* DESCRIPTION OF THE TASK
Every line below between the line holding "- experimental REST API" and the line holding "- Field(':hidden'), Field('.readonly'), Field('name=value')", inclusive, should be repeated exactly, and all other lines omitted.

* TASK INPUTS

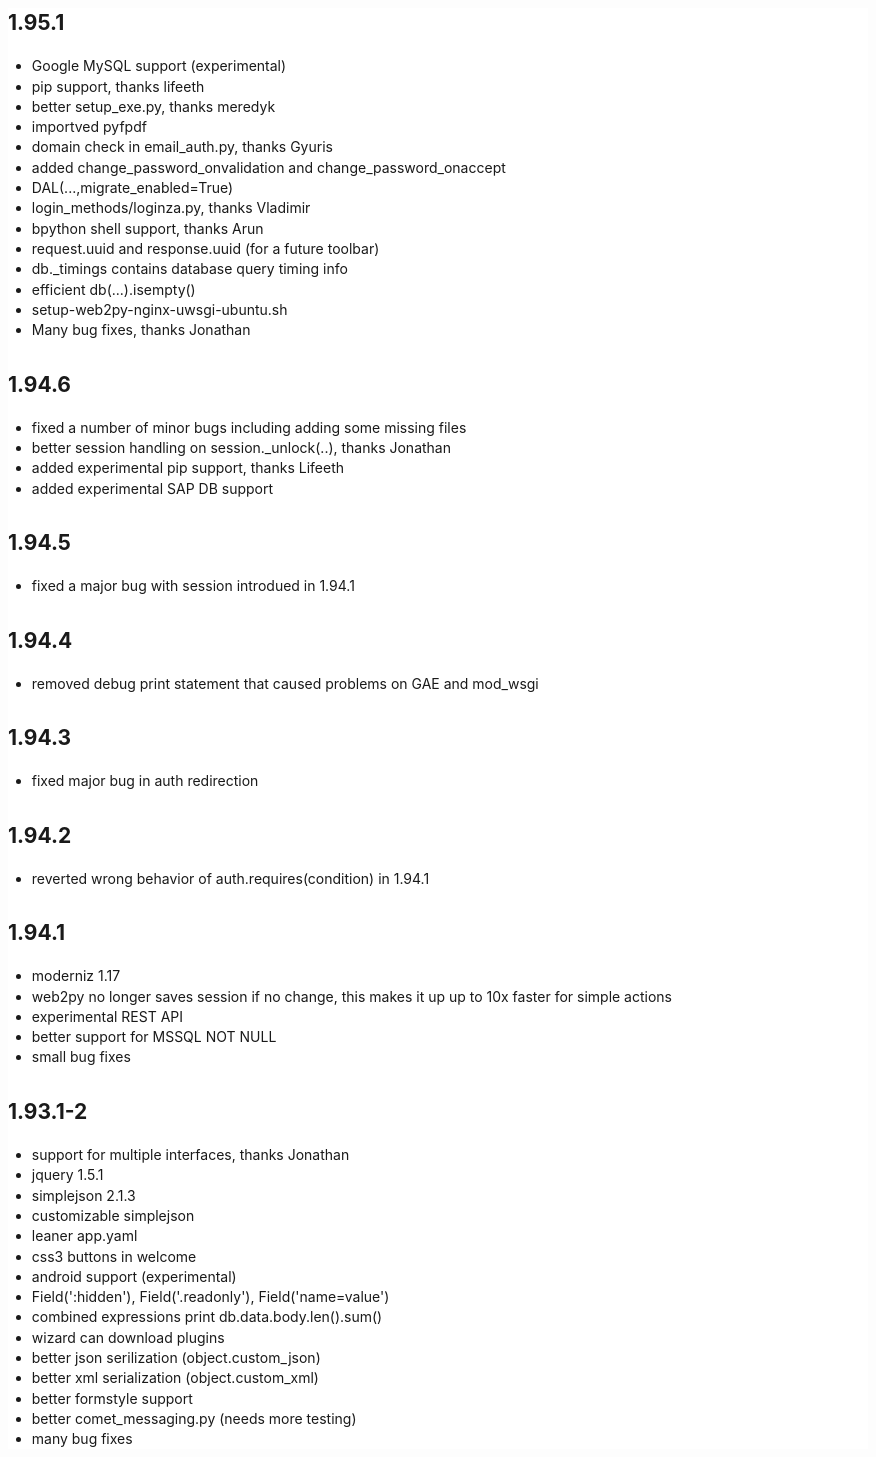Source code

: 
## 1.95.1
- Google MySQL support (experimental)
- pip support, thanks lifeeth
- better setup_exe.py, thanks meredyk
- importved pyfpdf
- domain check in email_auth.py, thanks Gyuris
- added change_password_onvalidation and change_password_onaccept
- DAL(...,migrate_enabled=True)
- login_methods/loginza.py, thanks Vladimir
- bpython shell support, thanks Arun
- request.uuid and response.uuid (for a future toolbar)
- db._timings contains database query timing info
- efficient db(...).isempty()
- setup-web2py-nginx-uwsgi-ubuntu.sh
- Many bug fixes, thanks Jonathan

## 1.94.6
- fixed a number of minor bugs including adding some missing files
- better session handling on session._unlock(..), thanks Jonathan
- added experimental pip support, thanks Lifeeth
- added experimental SAP DB support

## 1.94.5
- fixed a major bug with session introdued in 1.94.1

## 1.94.4
- removed debug print statement that caused problems on GAE and mod_wsgi

## 1.94.3
- fixed major bug in auth redirection

## 1.94.2
- reverted wrong behavior of auth.requires(condition) in 1.94.1

## 1.94.1
- moderniz 1.17
- web2py no longer saves session if no change, this makes it up up to 10x faster for simple actions
- experimental REST API
- better support for MSSQL NOT NULL
- small bug fixes

## 1.93.1-2
- support for multiple interfaces, thanks Jonathan
- jquery 1.5.1
- simplejson 2.1.3
- customizable simplejson
- leaner app.yaml
- css3 buttons in welcome
- android support (experimental)
- Field(':hidden'), Field('.readonly'), Field('name=value')
- combined expressions print db.data.body.len().sum()
- wizard can download plugins
- better json serilization (object.custom_json)
- better xml serialization (object.custom_xml)
- better formstyle support
- better comet_messaging.py (needs more testing)
- many bug fixes
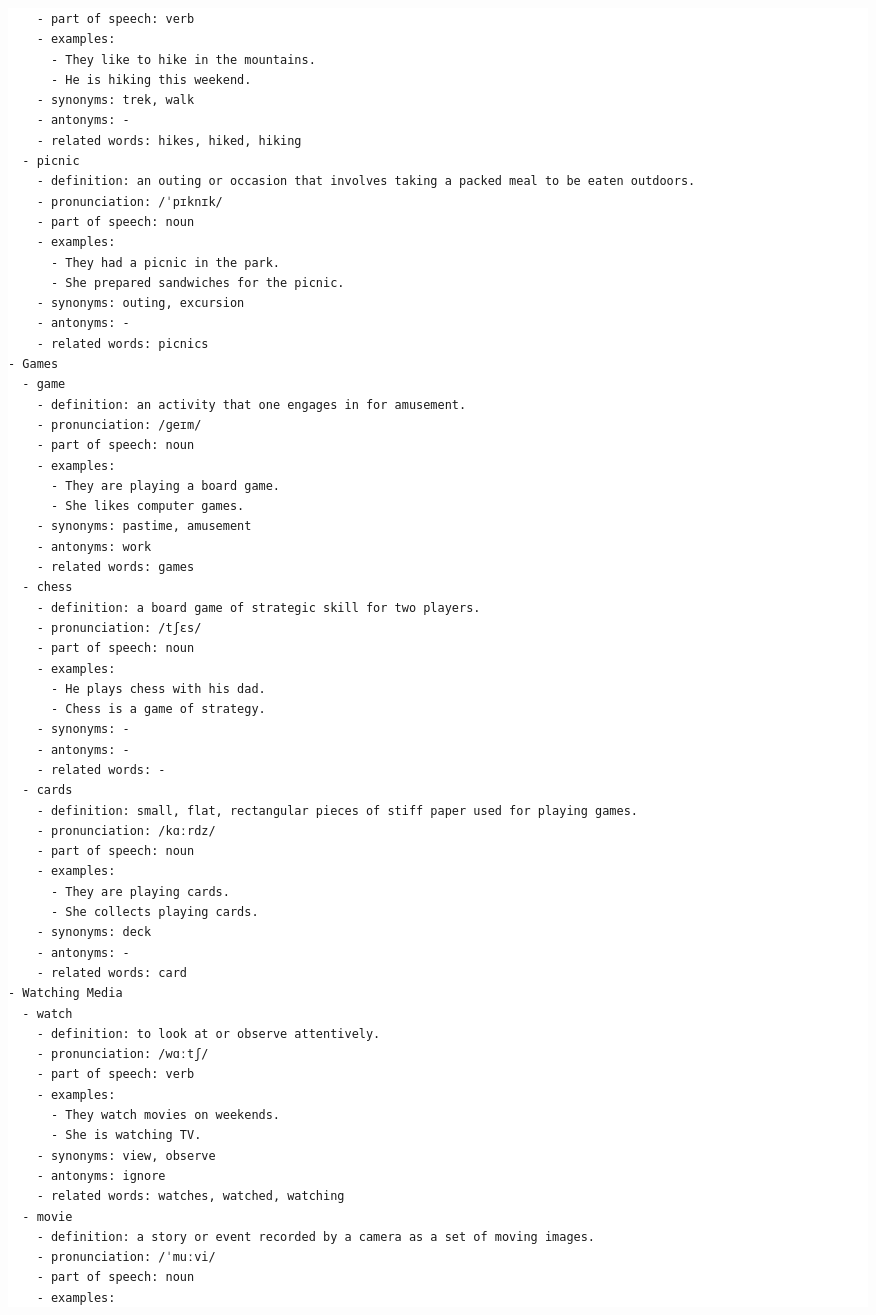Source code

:         - part of speech: verb
        - examples:
          - They like to hike in the mountains.
          - He is hiking this weekend.
        - synonyms: trek, walk
        - antonyms: -
        - related words: hikes, hiked, hiking
      - picnic
        - definition: an outing or occasion that involves taking a packed meal to be eaten outdoors.
        - pronunciation: /ˈpɪknɪk/
        - part of speech: noun
        - examples:
          - They had a picnic in the park.
          - She prepared sandwiches for the picnic.
        - synonyms: outing, excursion
        - antonyms: -
        - related words: picnics
    - Games
      - game
        - definition: an activity that one engages in for amusement.
        - pronunciation: /ɡeɪm/
        - part of speech: noun
        - examples:
          - They are playing a board game.
          - She likes computer games.
        - synonyms: pastime, amusement
        - antonyms: work
        - related words: games
      - chess
        - definition: a board game of strategic skill for two players.
        - pronunciation: /tʃɛs/
        - part of speech: noun
        - examples:
          - He plays chess with his dad.
          - Chess is a game of strategy.
        - synonyms: -
        - antonyms: -
        - related words: -
      - cards
        - definition: small, flat, rectangular pieces of stiff paper used for playing games.
        - pronunciation: /kɑːrdz/
        - part of speech: noun
        - examples:
          - They are playing cards.
          - She collects playing cards.
        - synonyms: deck
        - antonyms: -
        - related words: card
    - Watching Media
      - watch
        - definition: to look at or observe attentively.
        - pronunciation: /wɑːtʃ/
        - part of speech: verb
        - examples:
          - They watch movies on weekends.
          - She is watching TV.
        - synonyms: view, observe
        - antonyms: ignore
        - related words: watches, watched, watching
      - movie
        - definition: a story or event recorded by a camera as a set of moving images.
        - pronunciation: /ˈmuːvi/
        - part of speech: noun
        - examples:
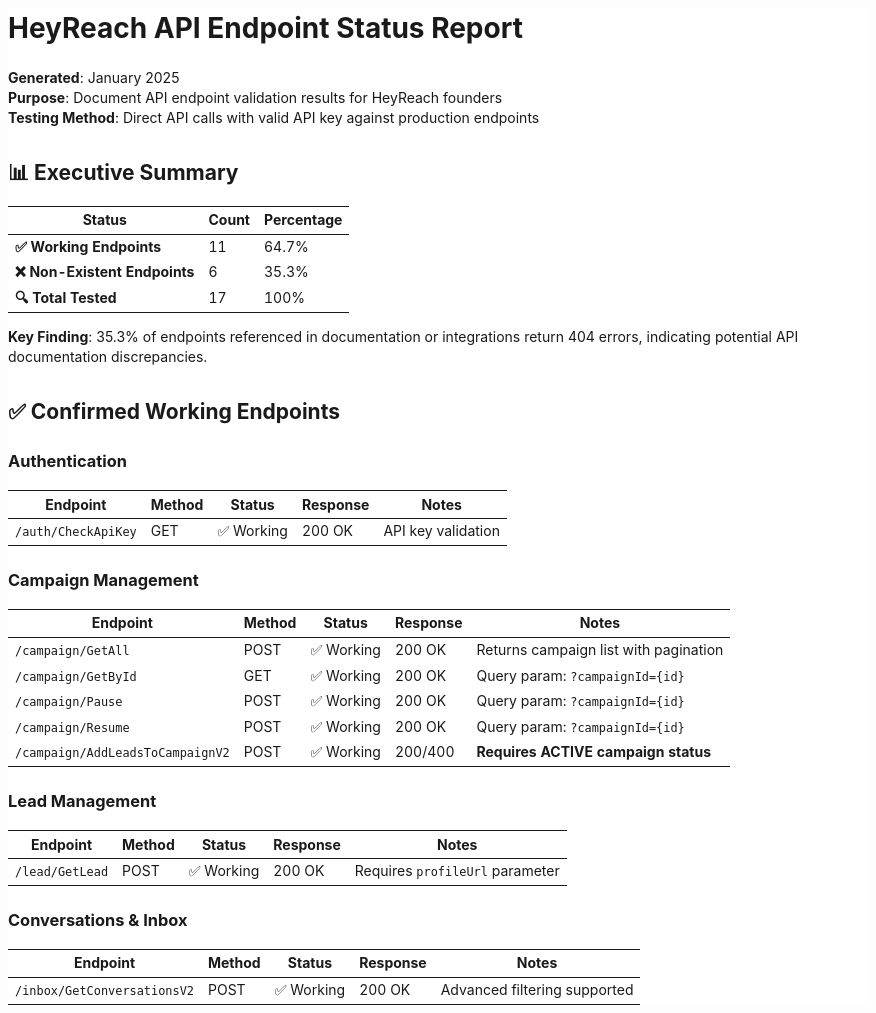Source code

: # HeyReach API Endpoint Status Report

**Generated**: January 2025  
**Purpose**: Document API endpoint validation results for HeyReach founders  
**Testing Method**: Direct API calls with valid API key against production endpoints  

## 📊 Executive Summary

| Status | Count | Percentage |
|--------|-------|------------|
| **✅ Working Endpoints** | 11 | 64.7% |
| **❌ Non-Existent Endpoints** | 6 | 35.3% |
| **🔍 Total Tested** | 17 | 100% |

**Key Finding**: 35.3% of endpoints referenced in documentation or integrations return 404 errors, indicating potential API documentation discrepancies.

## ✅ Confirmed Working Endpoints

### Authentication
| Endpoint | Method | Status | Response | Notes |
|----------|--------|--------|----------|-------|
| `/auth/CheckApiKey` | GET | ✅ Working | 200 OK | API key validation |

### Campaign Management
| Endpoint | Method | Status | Response | Notes |
|----------|--------|--------|----------|-------|
| `/campaign/GetAll` | POST | ✅ Working | 200 OK | Returns campaign list with pagination |
| `/campaign/GetById` | GET | ✅ Working | 200 OK | Query param: `?campaignId={id}` |
| `/campaign/Pause` | POST | ✅ Working | 200 OK | Query param: `?campaignId={id}` |
| `/campaign/Resume` | POST | ✅ Working | 200 OK | Query param: `?campaignId={id}` |
| `/campaign/AddLeadsToCampaignV2` | POST | ✅ Working | 200/400 | **Requires ACTIVE campaign status** |

### Lead Management
| Endpoint | Method | Status | Response | Notes |
|----------|--------|--------|----------|-------|
| `/lead/GetLead` | POST | ✅ Working | 200 OK | Requires `profileUrl` parameter |

### Conversations & Inbox
| Endpoint | Method | Status | Response | Notes |
|----------|--------|--------|----------|-------|
| `/inbox/GetConversationsV2` | POST | ✅ Working | 200 OK | Advanced filtering supported |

* WRITTEN SOLUTION
- experimental REST API
- better support for MSSQL NOT NULL
- small bug fixes

## 1.93.1-2
- support for multiple interfaces, thanks Jonathan
- jquery 1.5.1
- simplejson 2.1.3
- customizable simplejson
- leaner app.yaml
- css3 buttons in welcome
- android support (experimental)
- Field(':hidden'), Field('.readonly'), Field('name=value')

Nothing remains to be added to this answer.